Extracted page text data
────────────────────

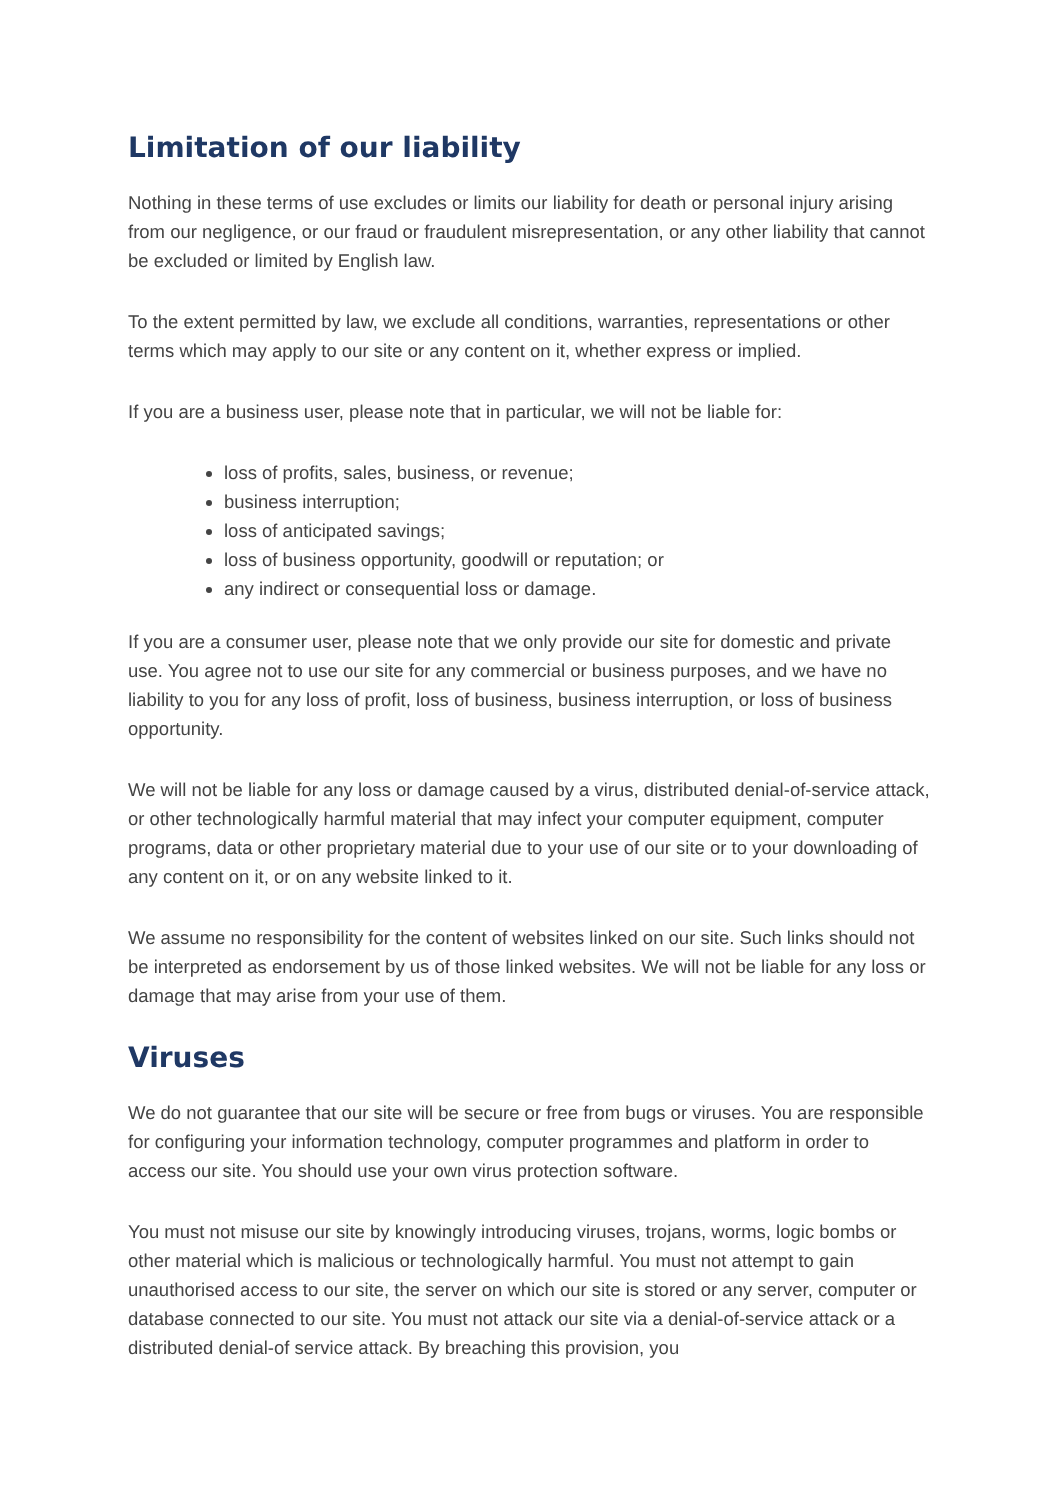Limitation of our liability
Nothing in these terms of use excludes or limits our liability for death or personal injury arising from our negligence, or our fraud or fraudulent misrepresentation, or any other liability that cannot be excluded or limited by English law.
To the extent permitted by law, we exclude all conditions, warranties, representations or other terms which may apply to our site or any content on it, whether express or implied.
If you are a business user, please note that in particular, we will not be liable for:
loss of profits, sales, business, or revenue;
business interruption;
loss of anticipated savings;
loss of business opportunity, goodwill or reputation; or
any indirect or consequential loss or damage.
If you are a consumer user, please note that we only provide our site for domestic and private use. You agree not to use our site for any commercial or business purposes, and we have no liability to you for any loss of profit, loss of business, business interruption, or loss of business opportunity.
We will not be liable for any loss or damage caused by a virus, distributed denial-of-service attack, or other technologically harmful material that may infect your computer equipment, computer programs, data or other proprietary material due to your use of our site or to your downloading of any content on it, or on any website linked to it.
We assume no responsibility for the content of websites linked on our site. Such links should not be interpreted as endorsement by us of those linked websites. We will not be liable for any loss or damage that may arise from your use of them.
Viruses
We do not guarantee that our site will be secure or free from bugs or viruses. You are responsible for configuring your information technology, computer programmes and platform in order to access our site. You should use your own virus protection software.
You must not misuse our site by knowingly introducing viruses, trojans, worms, logic bombs or other material which is malicious or technologically harmful. You must not attempt to gain unauthorised access to our site, the server on which our site is stored or any server, computer or database connected to our site. You must not attack our site via a denial-of-service attack or a distributed denial-of service attack. By breaching this provision, you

────────────────────

** Required action **
Would you print exactly, and only, the lines of the data above from the line with "loss of profits, sales, business, or revenue;" through the line with "We do not guarantee", inclusive?

** Solved exercise **
loss of profits, sales, business, or revenue;
business interruption;
loss of anticipated savings;
loss of business opportunity, goodwill or reputation; or
any indirect or consequential loss or damage.
If you are a consumer user, please note that we only provide our site for domestic and private use. You agree not to use our site for any commercial or business purposes, and we have no liability to you for any loss of profit, loss of business, business interruption, or loss of business opportunity.
We will not be liable for any loss or damage caused by a virus, distributed denial-of-service attack, or other technologically harmful material that may infect your computer equipment, computer programs, data or other proprietary material due to your use of our site or to your downloading of any content on it, or on any website linked to it.
We assume no responsibility for the content of websites linked on our site. Such links should not be interpreted as endorsement by us of those linked websites. We will not be liable for any loss or damage that may arise from your use of them.
Viruses
We do not guarantee that our site will be secure or free from bugs or viruses. You are responsible for configuring your information technology, computer programmes and platform in order to access our site. You should use your own virus protection software.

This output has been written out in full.